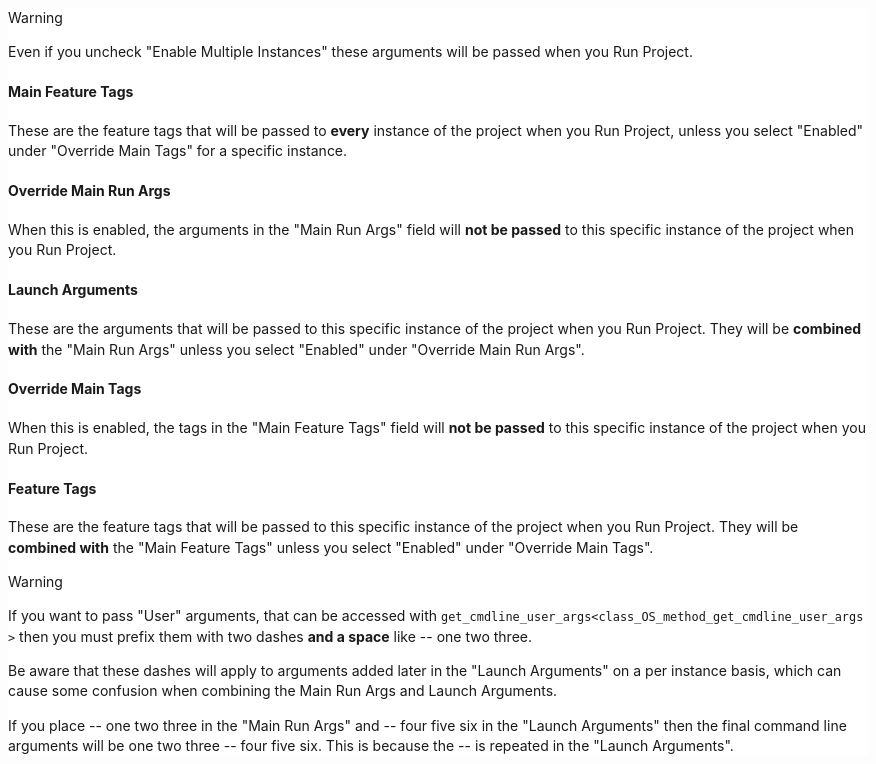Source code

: Warning

Even if you uncheck "Enable Multiple Instances" these arguments will be
passed when you Run Project.

#### Main Feature Tags

These are the feature tags that will be passed to **every** instance of
the project when you Run Project, unless you select "Enabled" under
"Override Main Tags" for a specific instance.

#### Override Main Run Args

When this is enabled, the arguments in the "Main Run Args" field will
**not be passed** to this specific instance of the project when you Run
Project.

#### Launch Arguments

These are the arguments that will be passed to this specific instance of
the project when you Run Project. They will be **combined with** the
"Main Run Args" unless you select "Enabled" under "Override Main Run
Args".

#### Override Main Tags

When this is enabled, the tags in the "Main Feature Tags" field will
**not be passed** to this specific instance of the project when you Run
Project.

#### Feature Tags

These are the feature tags that will be passed to this specific instance
of the project when you Run Project. They will be **combined with** the
"Main Feature Tags" unless you select "Enabled" under "Override Main
Tags".

Warning

If you want to pass "User" arguments, that can be accessed with
`get_cmdline_user_args<class_OS_method_get_cmdline_user_args>` then you
must prefix them with two dashes **and a space** like
<span class="title-ref">-- one two three</span>.

Be aware that these dashes will apply to arguments added later in the
"Launch Arguments" on a per instance basis, which can cause some
confusion when combining the <span class="title-ref">Main Run
Args</span> and <span class="title-ref">Launch Arguments</span>.

If you place <span class="title-ref">-- one two three</span> in the
"Main Run Args" and <span class="title-ref">-- four five six</span> in
the "Launch Arguments" then the final command line arguments will be
<span class="title-ref">one two three -- four five six</span>. This is
because the <span class="title-ref">--</span> is repeated in the "Launch
Arguments".
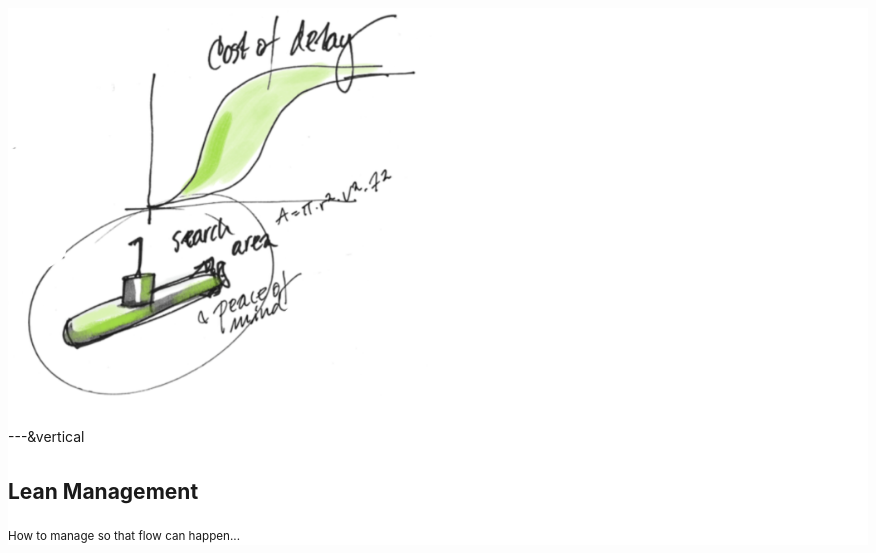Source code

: <img height="400" src="assets/img/cod.png">

---&vertical

## Lean Management
<small>How to manage so that flow can happen... </small>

****************************************

Assignment:
Using the material above, transcribe exactly the lines from the line with "#### Launch Arguments" to the line with "#### Override Main Tags"; both count, and nothing else goes in.

Answer space:
#### Launch Arguments

These are the arguments that will be passed to this specific instance of
the project when you Run Project. They will be **combined with** the
"Main Run Args" unless you select "Enabled" under "Override Main Run
Args".

#### Override Main Tags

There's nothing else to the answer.